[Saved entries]
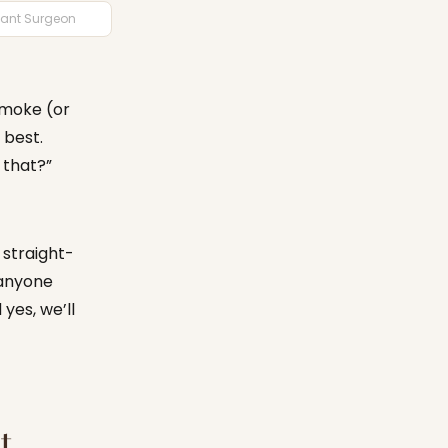
plant Surgeon
 smoke (or
 best.
 that?”
t straight-
 anyone
yes, we’ll
t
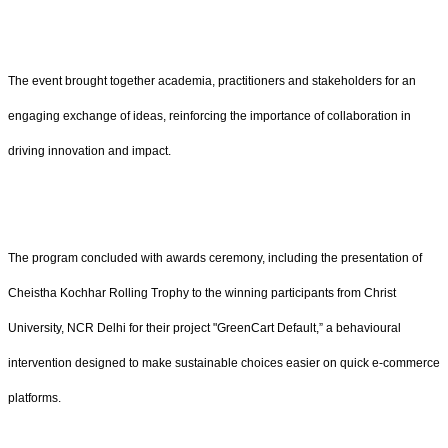
The event brought together academia, practitioners and stakeholders for an
engaging exchange of ideas, reinforcing the importance of collaboration in
driving innovation and impact.
The program concluded with awards ceremony, including the presentation of
Cheistha Kochhar Rolling Trophy to the winning participants from Christ
University, NCR Delhi for their project "GreenCart Default,” a behavioural
intervention designed to make sustainable choices easier on quick e-commerce
platforms.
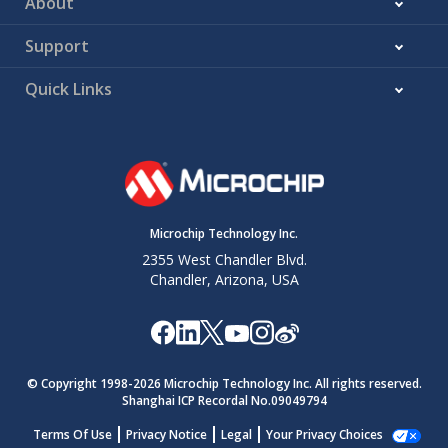
About
Support
Quick Links
Microchip Technology Inc.
2355 West Chandler Blvd.
Chandler, Arizona, USA
© Copyright 1998-
2026
Microchip Technology Inc. All rights reserved.
Shanghai ICP Recordal No.09049794
Terms Of Use
Privacy Notice
Legal
Your Privacy Choices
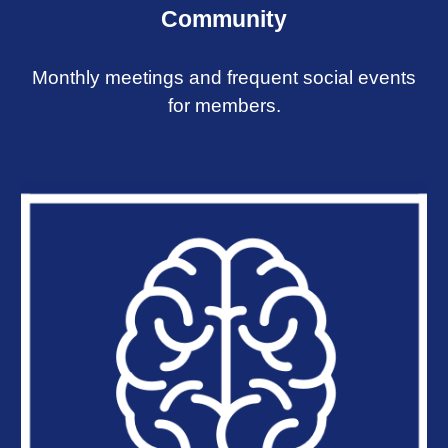
Community
Monthly meetings and frequent social events
for members.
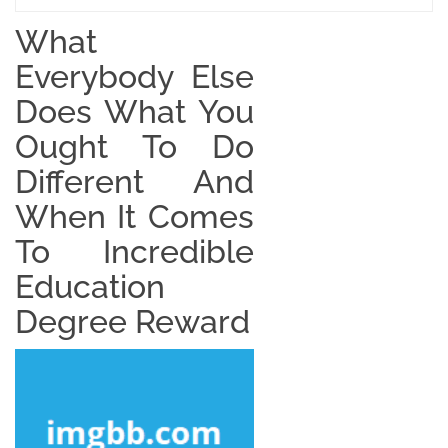
What
Everybody Else
Does What You
Ought To Do
Different And
When It Comes
To Incredible
Education
Degree Reward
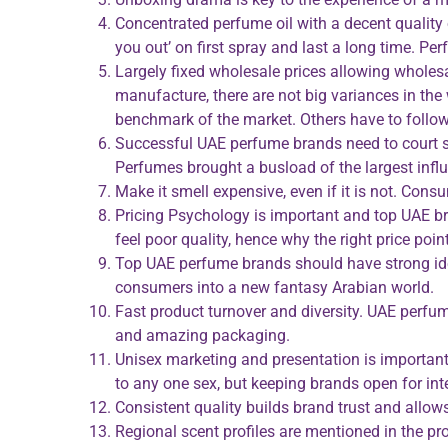
Concentrated perfume oil with a decent quality 
you out’ on first spray and last a long time. Pe
Largely fixed wholesale prices allowing whole
manufacture, there are not big variances in the
benchmark of the market. Others have to follow, e
Successful UAE perfume brands need to court so
Perfumes brought a busload of the largest influ
Make it smell expensive, even if it is not. Co
Pricing Psychology is important and top UAE br
feel poor quality, hence why the right price po
Top UAE perfume brands should have strong ide
consumers into a new fantasy Arabian world.
Fast product turnover and diversity. UAE perfum
and amazing packaging.
Unisex marketing and presentation is important
to any one sex, but keeping brands open for inte
Consistent quality builds brand trust and allo
Regional scent profiles are mentioned in the p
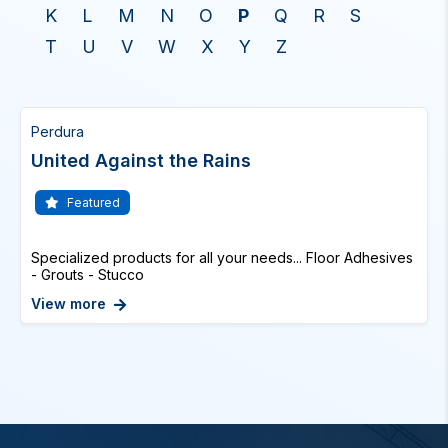
K
L
M
N
O
P
Q
R
S
T
U
V
W
X
Y
Z
Perdura
United Against the Rains
Featured
Specialized products for all your needs... Floor Adhesives
- Grouts - Stucco
View more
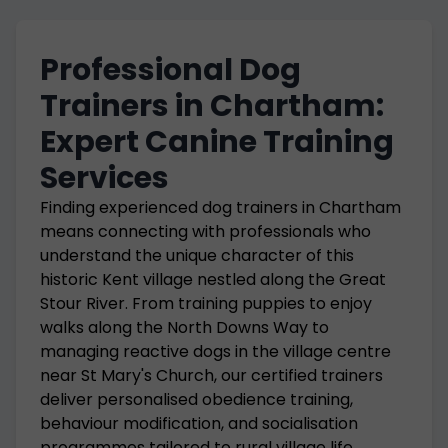
Professional Dog
Trainers in Chartham:
Expert Canine Training
Services
Finding experienced dog trainers in Chartham
means connecting with professionals who
understand the unique character of this
historic Kent village nestled along the Great
Stour River. From training puppies to enjoy
walks along the North Downs Way to
managing reactive dogs in the village centre
near St Mary's Church, our certified trainers
deliver personalised obedience training,
behaviour modification, and socialisation
programmes tailored to rural village life.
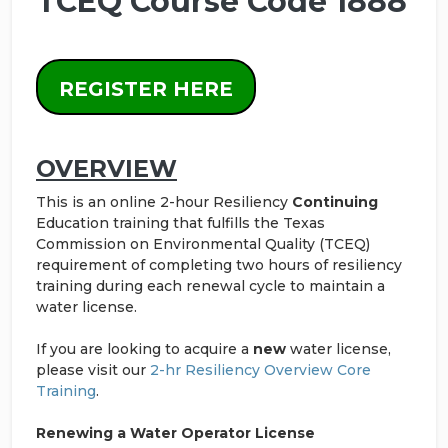
TCEQ Course Code 1888
REGISTER HERE
OVERVIEW
This is an online 2-hour Resiliency
Continuing
Education training that fulfills the Texas
Commission on Environmental Quality (TCEQ)
requirement of completing two hours of resiliency
training during each renewal cycle to maintain a
water license.
If you are looking to acquire a
new
water license,
please visit our
2-hr Resiliency Overview Core
Training
.
Renewing a Water Operator License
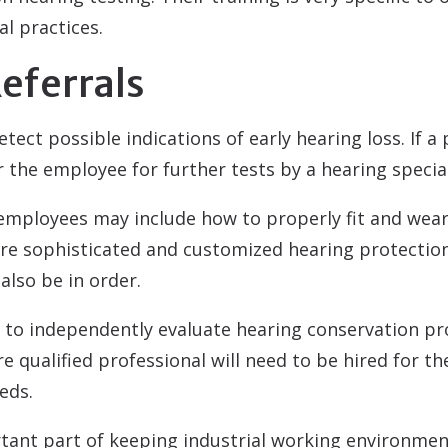
l practices.
eferrals
tect possible indications of early hearing loss. If a
r the employee for further tests by a hearing special
 employees may include how to properly fit and wear
 sophisticated and customized hearing protection
also be in order.
d to independently evaluate hearing conservation p
e qualified professional will need to be hired for t
eds.
tant part of keeping industrial working environmen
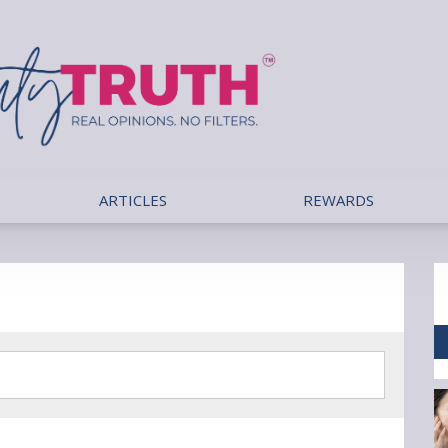
ARTICLES
REWARDS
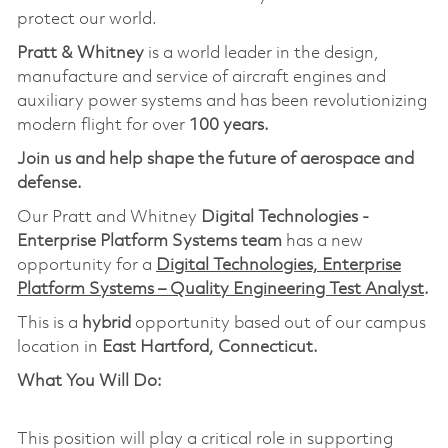
protect our world.
Pratt & Whitney
is a world leader in the design,
manufacture and service of aircraft engines and
auxiliary power systems and has been revolutionizing
modern flight for over
100 years.
Join us and help shape the future of aerospace and
defense.
Our Pratt and Whitney
Digital Technologies -
Enterprise Platform Systems team
has a new
opportunity for a
Digital Technologies,
Ent
erprise
Platform Systems – Quality Engineering Test Analyst
.
This is a
hybrid
opportunity based out of our campus
location in
East Hartford, Connecticut.
What You Will Do:
This position will play a critical role in supporting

**WORK TASK:** In the records above, which lines hold the string "Technologies"? Copy each one.

**REPLY TO THE TASK:**
Digital Technologies -
Digital Technologies,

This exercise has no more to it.